Der verträumte Steppenwolf

■ Topfavorit Pedro Delgado verpaßt den Start der 76.Tour de France

Berlin (taz) - „Ich bin der typische Spanier, der sich für alles interessiert, aber nichts weiß“, behauptet Pedro Delgado, der Vorjahrssieger der Tour de France, von sich selbst. Um diesem sokratischen Zustand höchster Weisheit abzuhelfen und schädliche Träume von sich fernzuhalten („An das Rennen zu denken ist schlecht, denn dann wachst du mit dem Gefühl auf, die ganze Nacht radgefahren zu sein“), pflegt der spanische Radprofi haufenweise Bücher zu lesen. Bei einer Rundfahrt begleitete ihn Gorbatschows „Perestroika“, bei der anderen Dantes „Göttliche Komödie“. Letztere nicht mit dem gewünschten beruhigenden Effekt: „In meinem Kopf herrschte die ganze Zeit das Inferno.“ „Das Kapital“ von Karl Marx interessiert ihn vorläufig nicht („zu alt“), die Lektüre von Solschenizyns „Archipel Gulag“ brach er gar ganz gegen seine sonstige Gewohnheit mittendrin ab: „Da war ich fünfzehn, und so viele russische Revolutionen konnte ich nicht ertragen.“

Unschwer zu erraten ist, was er vor dem Prolog zur 76.Tour de France am Samstag in Luxemburg gelesen haben muß: „The Big Sleep“ von Raymond Chandler. Als Delgado zum Start des 7,8 Kilometer langen Zeitfahrens gerufen wurde, war von ihm weit und breit nichts zu sehen. Seelenruhig hatte der 28jährige Topfavorit der Tour („Ich bin sehr kaltblütig.“) noch eine Aufwärmrunde gedreht und kam schließlich 2:40 Minuten zu spät angerollt. Lediglich sein Status als Vorjahressieger bewahrte ihn vor der Disqualifikation, die eigentlich fällig gewesen wäre, da er mehr als 25 Prozent langsamer war als der Sieger des Prologs, Eric Breukink.

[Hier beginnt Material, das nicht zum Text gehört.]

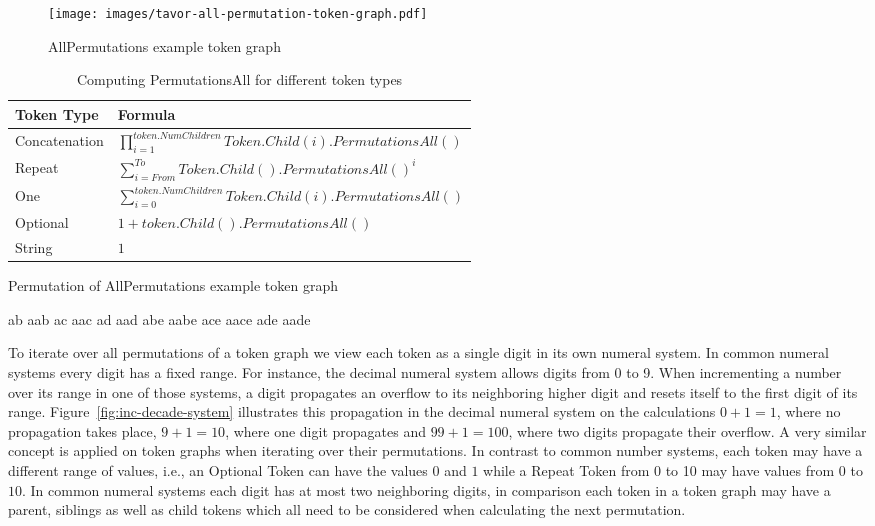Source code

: \begin{figure}
\texttt{[image: images/tavor-all-permutation-token-graph.pdf]}
\caption{AllPermutations example token graph}
\label{fig:all-perm-token-graph}
\end{figure}

\begin{table}[bt]
\caption{Computing PermutationsAll for different token types}
\label{table:compute-All-perms}
\center
\begin{tabular}{| l | l |}
\hline
  \textbf{Token Type}
& \textbf{Formula}
\tabularnewline
\hline
  Concatenation
& $\prod_{i=1}^{token.NumChildren} Token.Child(i).PermutationsAll()$
\tabularnewline
\hline
  Repeat
& $\sum_{i=From}^{To} Token.Child().PermutationsAll()^i$
\tabularnewline
\hline
  One
& $\sum_{i=0}^{token.NumChildren} Token.Child(i).PermutationsAll()$
\tabularnewline
\hline
  Optional
& $1 + token.Child().PermutationsAll()$
\tabularnewline
\hline
  String
& $1$
\tabularnewline
\hline
\end{tabular}
\end{table}

\begin{listing}
\caption{Permutation of AllPermutations example token graph}
\label{lst:permutations-allperm-token-graph}
\begin{gocode}
ab
aab
ac
aac
ad
aad
abe
aabe
ace
aace
ade
aade
\end{gocode}
\end{listing}

To iterate over all permutations of a token graph we view each token as a single digit in its own numeral system. In common numeral systems every digit has a fixed range. For instance, the decimal numeral system allows digits from 0 to 9. When incrementing a number over its range in one of those systems, a digit propagates an overflow to its neighboring higher digit and resets itself to the first digit of its range. Figure~\ref{fig:inc-decade-system} illustrates this propagation in the decimal numeral system on the calculations $0+1=1$, where no propagation takes place, $9+1=10$, where one digit propagates and $99+1=100$, where two digits propagate their overflow. A very similar concept is applied on token graphs when iterating over their permutations. In contrast to common number systems, each token may have a different range of values, i.e., an Optional Token can have the values $0$ and $1$ while a Repeat Token from 0 to 10 may have values from $0$ to $10$. In common numeral systems each digit has at most two neighboring digits, in comparison each token in a token graph may have a parent, siblings as well as child tokens which all need to be considered when calculating the next permutation.

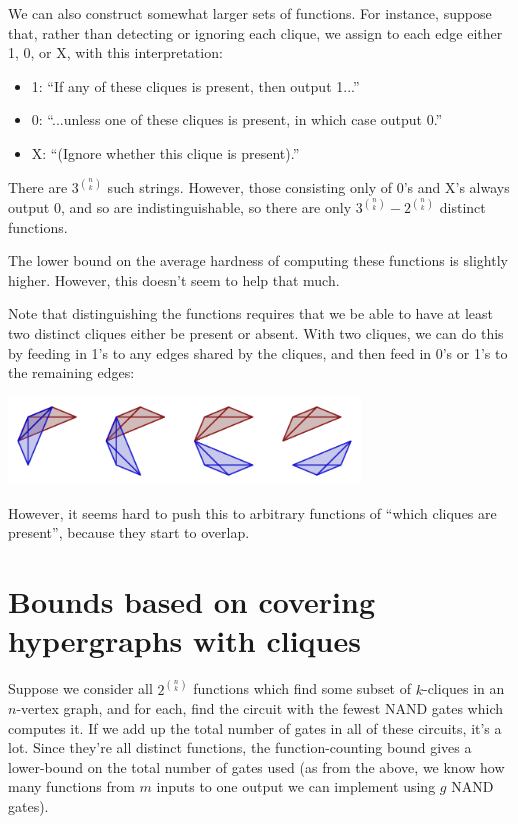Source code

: \documentclass[12pt]{article}
\theoremstyle{definition}
\begin{document}
We can also construct somewhat larger sets of functions. For instance,
suppose that, rather than detecting or ignoring each clique, we assign
to each edge either 1, 0, or X, with this interpretation:

\begin{itemize}

\item 1: ``If any of these cliques is present, then output 1...''

\item 0: ``...unless one of these cliques is present, in which case output 0.''

\item X: ``(Ignore whether this clique is present).''

\end{itemize}

There are $3^{n \choose k}$ such strings. However, those consisting only of
0's and X's always output 0, and so are indistinguishable, so there are
only $3^{n \choose k} - 2^{n \choose k}$ distinct functions.

The lower bound on the average hardness of computing these functions is
slightly higher. However, this doesn't seem to help that much.

Note that distinguishing the functions requires that we be able to have at
least two distinct cliques either be present or absent. With two cliques,
we can do this by feeding in 1's to any edges shared by the cliques, and
then feed in 0's or 1's to the remaining edges:

\includegraphics[width=0.7\textwidth]{R/overlapping.pdf}

However, it seems hard to push this to arbitrary functions of ``which cliques are
present'', because they start to overlap.

\section{Bounds based on covering hypergraphs with cliques}

Suppose we consider all $2^{n \choose k}$ functions which find some subset
of $k$-cliques in an $n$-vertex graph, and for each, find the circuit with
the fewest NAND gates which computes it. If we add up the total number of
gates in all of these circuits,
it's a lot. Since they're all distinct functions, the
function-counting bound gives a lower-bound on
the total number of gates used (as from the
above, we know how many functions from $m$ inputs to one output
we can implement using $g$ NAND gates).
\end{document}
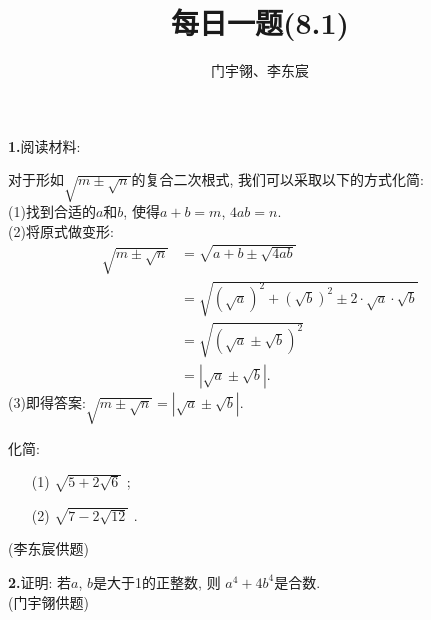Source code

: \documentclass{article}
\title{每日一题(8.1)}
\author{门宇翎、李东宸}
\begin{document}
\maketitle
\textbf{1.}阅读材料:
{\kaishu
	\par 对于形如$\sqrt{m\pm\sqrt{n}}$的复合二次根式, 我们可以采取以下的方式化简: \\
	(1)\quad 找到合适的$a$和$b$, 使得$a+b=m$, $4ab=n$.\\
	(2)\quad 将原式做变形:
	\begin{align*}
		\sqrt{m\pm\sqrt{n}}&=\sqrt{a+b\pm\sqrt{4ab}}\\
		&=\sqrt{\left(\sqrt{a}\right)^2+\left(\sqrt{b}\right)^2\pm2\cdot\sqrt{a}\cdot\sqrt{b}}\\
		&=\sqrt{\left(\sqrt{a}\pm\sqrt{b}\right)^2}\\
		&=\left|\sqrt{a}\pm\sqrt{b}\right|.
	\end{align*}
	(3)\quad 即得答案:$\sqrt{m\pm\sqrt{n}}=\left|\sqrt{a}\pm\sqrt{b}\right|$.
}
\par 化简: 
\begin{itemize}
	\item[(1)]$\sqrt{5+2\sqrt{6}}$ ; 
	\item[(2)]$\sqrt{7-2\sqrt{12}}$ . 
\end{itemize}
{\kaishu (李东宸供题)}\\
\par \textbf{2.}证明: 若$a$, $b$是大于1的正整数, 则 $a^4+4b^4$是合数.\\
{\kaishu (门宇翎供题)} 
\end{document}
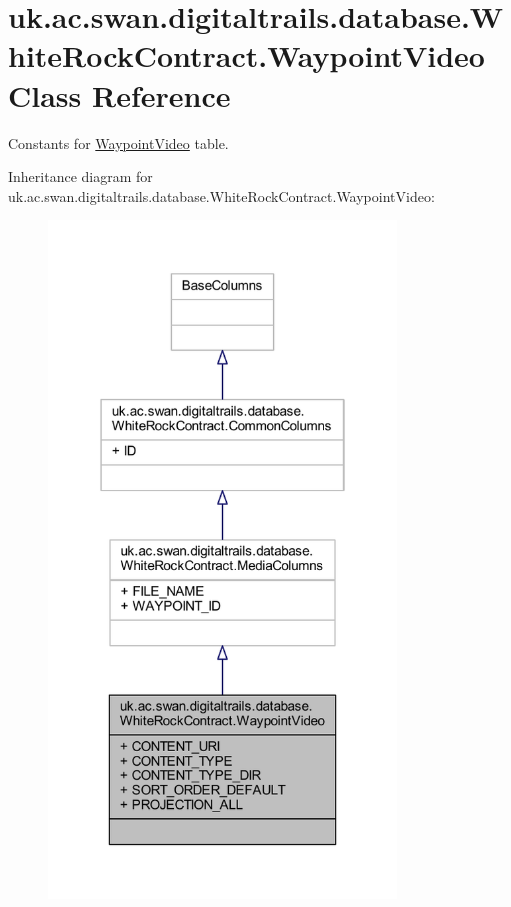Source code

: \hypertarget{classuk_1_1ac_1_1swan_1_1digitaltrails_1_1database_1_1_white_rock_contract_1_1_waypoint_video}{\section{uk.\+ac.\+swan.\+digitaltrails.\+database.\+White\+Rock\+Contract.\+Waypoint\+Video Class Reference}
\label{classuk_1_1ac_1_1swan_1_1digitaltrails_1_1database_1_1_white_rock_contract_1_1_waypoint_video}
}


Constants for \hyperlink{classuk_1_1ac_1_1swan_1_1digitaltrails_1_1database_1_1_white_rock_contract_1_1_waypoint_video}{Waypoint\+Video} table.  




Inheritance diagram for uk.\+ac.\+swan.\+digitaltrails.\+database.\+White\+Rock\+Contract.\+Waypoint\+Video\+:
\nopagebreak
\begin{figure}[H]
\begin{center}
\leavevmode
\includegraphics[width=262pt]{classuk_1_1ac_1_1swan_1_1digitaltrails_1_1database_1_1_white_rock_contract_1_1_waypoint_video__inherit__graph}
\end{center}
\end{figure}


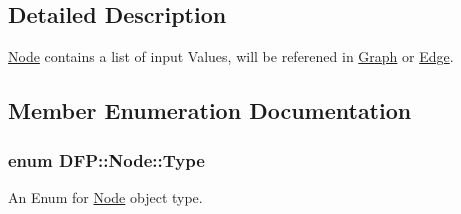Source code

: \subsection{Detailed Description}
\hyperlink{class_d_f_p_1_1_node}{Node} contains a list of input Values, will be referened in \hyperlink{class_d_f_p_1_1_graph}{Graph} or \hyperlink{class_d_f_p_1_1_edge}{Edge}. 

\subsection{Member Enumeration Documentation}
\subsubsection[{\texorpdfstring{Type}{Type}}]{\setlength{\rightskip}{0pt plus 5cm}enum {\bf D\+F\+P\+::\+Node\+::\+Type}}\hypertarget{class_d_f_p_1_1_node_a31d945c7278c3587d6d28c76b0f1ae81}{}\label{class_d_f_p_1_1_node_a31d945c7278c3587d6d28c76b0f1ae81}


An Enum for \hyperlink{class_d_f_p_1_1_node}{Node} object type. 

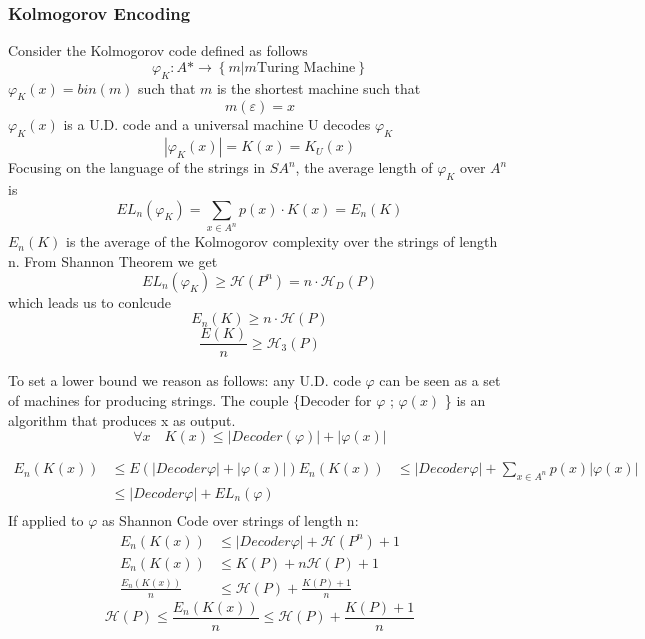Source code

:    \subsubsection{Kolmogorov Encoding}
    Consider the Kolmogorov code defined as follows
    \[ 
        \varphi_K: A* \longrightarrow \left\{ m | m \text{Turing Machine} \right\} 
    \]
    $ \varphi_K(x) = bin(m)$ such that $m$ is the shortest machine such that \[ 
         m(\varepsilon) = x
    \] 
    $\varphi_K(x)$ is a U.D. code and a universal machine U decodes $\varphi_K$
    \[ 
        |\varphi_K(x)| = K(x) = K_U(x) 
    \]
    Focusing on the language of the strings in $SA^n$, the average length of $\varphi_K$ over $A^n$ is
    \[ 
        EL_n(\varphi_K) = \sum_{x\in A^n}{p(x)\cdot K(x)} = E_n(K)
    \]
    $E_n(K)$ is the average of the Kolmogorov complexity over the strings of length n.
    From Shannon Theorem we get
    \[ 
        EL_n(\varphi_K) \geq \mathcal{H}(P^n) = n\cdot \mathcal{H}_D(P) 
    \]which leads us to conlcude
    \[ 
        E_n(K)\geq n\cdot \mathcal{H}(P) 
    \]
    \[ 
        \frac{E(K) }{n} \geq \mathcal{H}_3(P)
    \]

    To set a lower bound we reason as follows: any U.D. code $\varphi$ can be seen as a set of machines for producing strings. The couple \{Decoder for $\varphi$ ; $\varphi(x)$ \} is an algorithm that produces x as output.
    \[ 
        \forall x\quad K(x) \leq |Decoder(\varphi)|+|\varphi(x)| 
    \]

    \begin{align*}
        E_n(K(x)) &\leq E(|Decoder \varphi| +|\varphi(x)|)
        E_n(K(x)) &\leq |Decoder \varphi|+ \sum_{x\in A^n}{p(x)|\varphi(x)|}\\
        & \leq |Decoder \varphi| + EL_n(\varphi)\\
    \end{align*}
    If applied to $\varphi$ as Shannon Code over strings of length n:
    \begin{align*}
        E_n(K(x)) &\leq |Decoder \varphi| + \mathcal{H}(P^n)+1\\
        E_n(K(x)) &\leq K(P) + n\mathcal{H}(P)+1\\
        \frac{E_n(K(x))}{n} &\leq \mathcal{H}(P) + \frac{K(P)+1}{n}
    \end{align*}
    \[ 
        \mathcal{H}(P)\leq \frac{E_n(K(x))}{n} \leq \mathcal{H}(P) + \frac{K(P)+1}{n} 
    \]
    

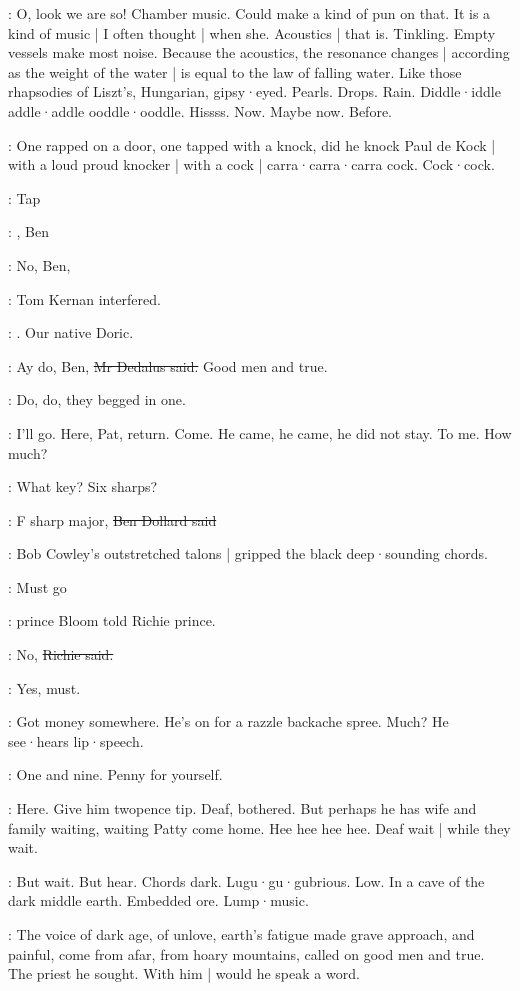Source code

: \BloomInt:
O,
look we are so!
Chamber music.
Could make a kind of pun on that.
It is a kind of music |
I often thought |
when she.
Acoustics |
that is.
Tinkling.
Empty vessels make most noise.
Because the acoustics,
the resonance changes |
according as the weight of the water |
is equal to the law of falling water.
Like those rhapsodies of Liszt's,
Hungarian,
gipsy·eyed.
Pearls.
Drops.
Rain.
Diddle·iddle addle·addle ooddle·ooddle.
Hissss.
Now.
Maybe now.
Before.

\BloomInt:
One rapped on a door,
one tapped with a knock,
did he knock Paul de Kock |
with a loud proud knocker |
with a cock |
carra·carra·carra cock.
Cock·cock.

\stripling:
Tap

\cowley:
,
Ben

:
No, Ben,

:
Tom Kernan interfered.

:
.
Our native Doric.

\simon:
Ay do,
Ben,
\sout{Mr Dedalus said.}
Good men and true.

:
Do,
do,
they begged in one.

\BloomInt:
I'll go.
Here,
Pat,
return.
Come.
He came,
he came,
he did not stay.
To me.
How much?

\cowley:
What key?
Six sharps?

\dollard:
F sharp major,
\sout{Ben Dollard said}

:
Bob Cowley's outstretched talons |
gripped the black deep·sounding chords.

\Bloom:
Must go

:
prince Bloom told Richie prince.

\goulding:
No,
\sout{Richie said.}

\Bloom:
Yes,
must.

\BloomInt:
Got money somewhere.
He's on for a razzle backache spree.
Much?
He see·hears lip·speech.

\Bloom:
One and nine.
Penny for yourself.

\BloomInt:
Here.
Give him twopence tip.
Deaf,
bothered.
But perhaps he has wife and family waiting,
waiting Patty come home.
Hee hee hee hee.
Deaf wait |
while they wait.

\BloomInt:
But wait.
But hear.
Chords dark.
Lugu·gu·gubrious.
Low.
In a cave of the dark middle earth.
Embedded ore.
Lump·music.

:
The voice of dark age,
of unlove,
earth's fatigue made grave approach,
and painful,
come from afar,
from hoary mountains,
called on good men and true.
The priest he sought.
With him |
would he speak a word.

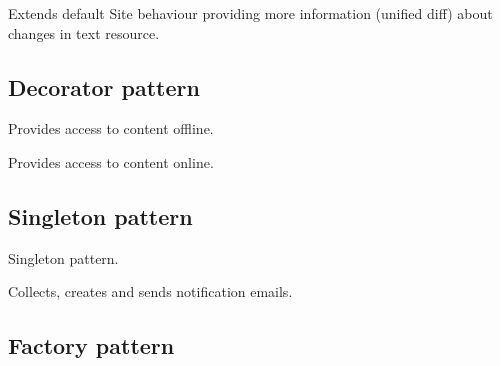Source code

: \documentclass[letterpaper,10pt,english]{sphinxmanual}
\begin{document}

\begin{fulllineitems}
\label{index:spy.TextSite}
Extends default Site behaviour providing more information (unified diff)
about changes in text resource.

\end{fulllineitems}



\subsection{Decorator pattern}
\label{index:decorator-pattern}

\begin{fulllineitems}
\label{index:spy.OfflineSiteDecorator}
Provides access to content offline.

\end{fulllineitems}


\begin{fulllineitems}
\label{index:spy.OnlineSiteDecorator}
Provides access to content online.

\end{fulllineitems}



\subsection{Singleton pattern}
\label{index:singleton-pattern}

\begin{fulllineitems}
\label{index:spy.Mailer}
Singleton pattern.

Collects, creates and sends notification emails.

\end{fulllineitems}



\subsection{Factory pattern}
\label{index:factory-pattern}
\end{document}
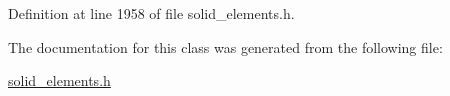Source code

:Definition at line 1958 of file solid\+\_\+elements.\+h.



The documentation for this class was generated from the following file\+:\begin{DoxyCompactItemize}
\item 
\hyperlink{solid__elements_8h}{solid\+\_\+elements.\+h}\end{DoxyCompactItemize}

Trost kann Delgado nun in seinem Lieblingsbuch finden: „Der Steppenwolf“ von Hermann Hesse. Wie ein solcher muß der verträumte Spanier jetzt den enteilten Herren Fignon, Roche, Kelly, LeMond, Mottet und wie sie alle heißen hinterherhetzen. Ein Unterfangen, das ein anderer Steppenwolf des Radsports, der allerdings eher einsam vorauseilte, als hoffnungslos einstuft. „Heute hat Delgado die Tour verloren“, lautete das unbarmherzige Verdikt des großen Belgiers Eddy Merckx.